# Any info on Royak Gorge kayak accident??



## Melrose (Nov 2, 2005)

RGR boater, accident was on gore. No details. Sad. He was an amazing guy and obviously loved by many. RIP


----------



## mattman (Jan 30, 2015)

There is an article in the Ski High Daily news with minimal information on a recent Kayak fatality in Gore this month, 25 year old male from Pennsylvania.
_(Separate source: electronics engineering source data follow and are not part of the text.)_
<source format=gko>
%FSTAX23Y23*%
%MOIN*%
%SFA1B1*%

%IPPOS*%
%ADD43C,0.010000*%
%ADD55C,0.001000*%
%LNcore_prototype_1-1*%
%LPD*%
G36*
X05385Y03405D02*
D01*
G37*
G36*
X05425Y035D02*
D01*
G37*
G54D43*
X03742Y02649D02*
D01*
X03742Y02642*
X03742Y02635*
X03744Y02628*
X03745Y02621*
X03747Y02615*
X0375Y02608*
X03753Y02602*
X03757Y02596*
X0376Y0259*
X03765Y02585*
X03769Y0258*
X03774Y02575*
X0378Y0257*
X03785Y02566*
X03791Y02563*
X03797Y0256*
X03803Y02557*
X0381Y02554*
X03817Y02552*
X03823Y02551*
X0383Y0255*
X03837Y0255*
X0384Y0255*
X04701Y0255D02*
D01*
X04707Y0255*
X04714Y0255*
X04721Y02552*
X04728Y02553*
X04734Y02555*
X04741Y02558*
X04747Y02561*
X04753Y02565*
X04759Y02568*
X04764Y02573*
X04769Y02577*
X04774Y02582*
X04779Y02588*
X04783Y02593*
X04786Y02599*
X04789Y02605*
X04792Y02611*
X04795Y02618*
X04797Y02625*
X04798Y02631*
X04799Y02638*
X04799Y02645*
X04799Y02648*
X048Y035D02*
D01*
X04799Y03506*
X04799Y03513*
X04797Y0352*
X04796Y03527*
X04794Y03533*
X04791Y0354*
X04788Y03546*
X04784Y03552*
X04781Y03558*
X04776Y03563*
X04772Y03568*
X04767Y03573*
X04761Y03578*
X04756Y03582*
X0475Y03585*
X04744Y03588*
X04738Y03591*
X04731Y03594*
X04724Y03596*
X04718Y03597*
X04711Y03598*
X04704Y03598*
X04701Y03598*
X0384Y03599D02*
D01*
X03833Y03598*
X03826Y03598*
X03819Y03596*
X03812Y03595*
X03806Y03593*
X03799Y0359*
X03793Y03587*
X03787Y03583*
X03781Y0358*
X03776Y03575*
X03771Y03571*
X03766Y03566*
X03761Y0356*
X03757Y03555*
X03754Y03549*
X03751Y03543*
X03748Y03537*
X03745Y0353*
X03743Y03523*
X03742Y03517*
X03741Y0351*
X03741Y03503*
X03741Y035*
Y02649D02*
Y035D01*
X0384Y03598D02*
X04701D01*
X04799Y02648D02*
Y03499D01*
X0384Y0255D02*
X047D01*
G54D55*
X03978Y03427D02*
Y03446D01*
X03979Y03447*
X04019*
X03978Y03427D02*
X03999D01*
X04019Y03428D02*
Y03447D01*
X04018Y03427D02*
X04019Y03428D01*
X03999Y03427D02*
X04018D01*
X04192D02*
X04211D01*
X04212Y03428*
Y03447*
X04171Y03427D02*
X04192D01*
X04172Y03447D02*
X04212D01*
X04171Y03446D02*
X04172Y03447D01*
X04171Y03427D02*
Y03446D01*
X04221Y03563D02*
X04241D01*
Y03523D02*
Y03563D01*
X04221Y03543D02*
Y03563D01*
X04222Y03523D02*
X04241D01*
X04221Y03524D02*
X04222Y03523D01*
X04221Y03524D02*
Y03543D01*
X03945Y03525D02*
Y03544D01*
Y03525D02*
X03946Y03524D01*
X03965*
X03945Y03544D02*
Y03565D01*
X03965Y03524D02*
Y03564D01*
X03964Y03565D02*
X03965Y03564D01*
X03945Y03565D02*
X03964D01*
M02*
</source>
That sucks, I may have met this guy recently over at RGR, heart goes out to family and friends. Tired of hearing about people dying on the river this summer.


----------



## Cascade River Gear (Aug 12, 2014)

*Beautiful Shares by Jamie's River Family*

"As I search for the words to describe Jamie, I find myself thinking that no matter what I can say, it will come up short. Jamie Page was one of the best friends I've ever had, and he taught me more than I could ever hoped to have learned. He was dedicated not only to the love of our sport, but to sharing it with those around him. He used to say that he didn't care about how big the water was, if someone else wanted to go, he would go, whether it was a class II float trip or a spur of the moment trip to West Virginia, he just wanted to go.
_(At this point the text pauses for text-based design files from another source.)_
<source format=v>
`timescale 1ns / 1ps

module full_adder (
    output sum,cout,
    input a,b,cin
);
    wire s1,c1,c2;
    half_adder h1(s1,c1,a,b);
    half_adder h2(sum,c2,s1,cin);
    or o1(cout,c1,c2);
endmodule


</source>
Last year at the Gauley, Jamie and I got to talking about the dangers of the river, and how to best avoid them. The conversation went on for a while, eventually shifting to the potential of losing close friends doing what we love. At one point, Jamie looked at me and said " Man, if it's ever me, KEEP GOING." I'll remember that forever, because that's who Jamie was.
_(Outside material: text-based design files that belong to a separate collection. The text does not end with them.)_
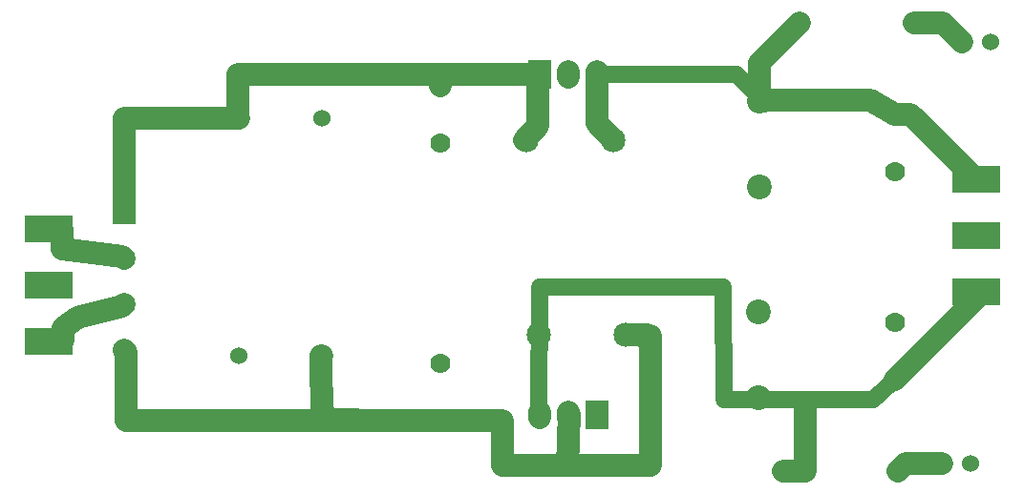
<source format=gtl>
G04 ---------------------------- Layer name :TOP LAYER*
G04 EasyEDA v5.4.10, Tue, 24 Apr 2018 06:19:31 GMT*
G04 0ec78c7897c84d5d92d9569371cc6eda*
G04 Gerber Generator version 0.2*
G04 Scale: 100 percent, Rotated: No, Reflected: No *
G04 Dimensions in millimeters *
G04 leading zeros omitted , absolute positions ,3 integer and 3 decimal *
%FSLAX33Y33*%
%MOMM*%
G90*
G71D02*

%ADD11C,1.999996*%
%ADD12C,1.499997*%
%ADD13R,2.000001X2.500000*%
%ADD14C,2.159000*%
%ADD15R,4.284980X2.379980*%
%ADD16R,1.999996X1.999996*%
%ADD17C,2.200001*%
%ADD18C,1.778000*%
%ADD19C,1.879600*%
%ADD20C,1.524000*%
%ADD21C,2.000001*%

%LPD*%
G54D11*
G01X52812Y37110D02*
G01X52812Y32784D01*
G01X54285Y31311D01*
G01X4220Y23414D02*
G01X5408Y23414D01*
G01X5412Y23410D01*
G01X5412Y21610D01*
G01X10749Y20910D01*
G01X10915Y20751D01*
G01X4221Y13406D02*
G01X5410Y13406D01*
G01X5511Y13512D01*
G01X5512Y14610D01*
G01X6812Y15510D01*
G01X10741Y16510D01*
G01X10916Y16685D01*
G01X10915Y24805D02*
G01X10915Y31807D01*
G01X10912Y33210D01*
G01X21046Y33210D01*
G01X21046Y33210D01*
G01X28412Y12110D02*
G01X28371Y12110D01*
G01X28412Y6510D01*
G01X32811Y6410D01*
G01X11112Y6410D01*
G01X11115Y12514D01*
G01X10916Y12623D01*
G01X21046Y33210D02*
G01X21013Y33385D01*
G01X21013Y37109D01*
G01X38912Y37110D01*
G01X38912Y36090D01*
G01X44414Y6408D02*
G01X32514Y6408D01*
G01X32612Y6410D01*
G01X32811Y6410D01*
G01X38912Y37109D02*
G01X38912Y37110D01*
G01X45312Y37110D01*
G01X47759Y37109D01*
G54D12*
G01X52837Y37111D02*
G01X65232Y37109D01*
G01X67611Y34729D01*
G01X47785Y6911D02*
G01X47706Y6911D01*
G01X47726Y18209D01*
G01X63972Y18209D01*
G01X64053Y8211D01*
G01X77312Y8211D01*
G01X79212Y10007D01*
G54D11*
G01X50325Y6911D02*
G01X50358Y6967D01*
G01X50218Y2413D01*
G01X44416Y2410D01*
G01X44414Y6408D01*
G01X67612Y34729D02*
G01X67612Y34810D01*
G01X77012Y34810D01*
G01X79212Y33591D01*
G01X79212Y33591D02*
G01X80628Y33591D01*
G01X86405Y27814D01*
G01X50218Y2413D02*
G01X57612Y2410D01*
G01X57612Y2509D01*
G01X57612Y13911D01*
G01X55410Y14013D01*
G01X57312Y14010D01*
G01X86405Y17805D02*
G01X86405Y17200D01*
G01X79212Y10007D01*
G01X67213Y34729D02*
G01X67213Y38110D01*
G01X70812Y41709D01*
G01X83415Y2607D02*
G01X80174Y2607D01*
G01X79475Y1908D01*
G01X69315Y1908D02*
G01X71313Y1908D01*
G01X71312Y7910D01*
G01X47612Y37110D02*
G01X47612Y32505D01*
G01X46418Y31311D01*
G01X80972Y41709D02*
G01X83512Y41709D01*
G01X85211Y40010D01*
G54D13*
G01X47759Y37109D03*
G01X52867Y6911D03*
G54D14*
G01X54310Y31313D03*
G01X46563Y31313D03*
G01X55410Y14013D03*
G01X47663Y14013D03*
G54D15*
G01X4221Y18409D03*
G01X4221Y13406D03*
G01X4221Y23413D03*
G01X86405Y22809D03*
G01X86405Y27813D03*
G01X86405Y17805D03*
G54D16*
G01X10914Y24803D03*
G54D11*
G01X10914Y20744D03*
G01X10914Y16685D03*
G01X10914Y12623D03*
G54D17*
G01X67114Y8412D03*
G01X67114Y16032D03*
G01X67213Y27109D03*
G01X67213Y34729D03*
G54D18*
G01X38912Y31010D03*
G01X38912Y36090D03*
G01X38912Y6410D03*
G01X38912Y11490D03*
G01X79212Y10007D03*
G01X79212Y15087D03*
G01X79212Y28511D03*
G01X79212Y33591D03*
G54D19*
G01X70812Y41709D03*
G01X80972Y41709D03*
G01X69314Y1910D03*
G01X79474Y1910D03*
G54D20*
G01X83413Y2608D03*
G01X85953Y2608D03*
G01X85211Y40010D03*
G01X87751Y40010D03*
G01X28412Y33210D03*
G01X21046Y33210D03*
G01X28412Y12110D03*
G01X21046Y12110D03*
G54D21*
G01X52837Y37360D02*
G01X52837Y36860D01*
G01X50297Y37360D02*
G01X50297Y36860D01*
G01X47785Y6660D02*
G01X47785Y7160D01*
G01X50325Y6660D02*
G01X50325Y7160D01*
M00*
M02*

</source>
At times like this, it's easy to want to give up, to stop, to play it safe, but I know that's not what Jamie would have wanted us to do. He would tell us " Keep banging, keep pushing harder" as he would often tell me on the river. So I extend the same message to everyone celebrating Jamie's life, KEEP GOING.

The love and support of this community in light of these events is absolutely amazing, it's been awesome to see how many people's lives this one guy has touched. He will be sorely missed. Keep your friends close, both on and off the river. Keep your head on a swivel and don't ever forget to tell those around you that you love them." -DBP Admin Tucker Wright

And this post from yesterday;

As our great friends in Team Rage Cage gather tonite in Tennessee to celebrate and remember the joyous life of Jamie Page, we thought we'd roll out this article he wrote a few weeks back that first introduced these awesome dudes, and Jamie's awesome writing talent, to the DBWorld. 
Gone Never Forgotten. Raising one to you, homie! 

DBP MAGAZINE ONLINE: MEET TEAM RAGECAGE ~ Dirtbaggin' Hope to Win The Right to BE Team USA. By Jamie Page


----------



## deepsouthpaddler (Apr 14, 2004)

My condolences to Jaime's family and friends. 

As a regular Gore paddler, I would like to understand what happened as well.


----------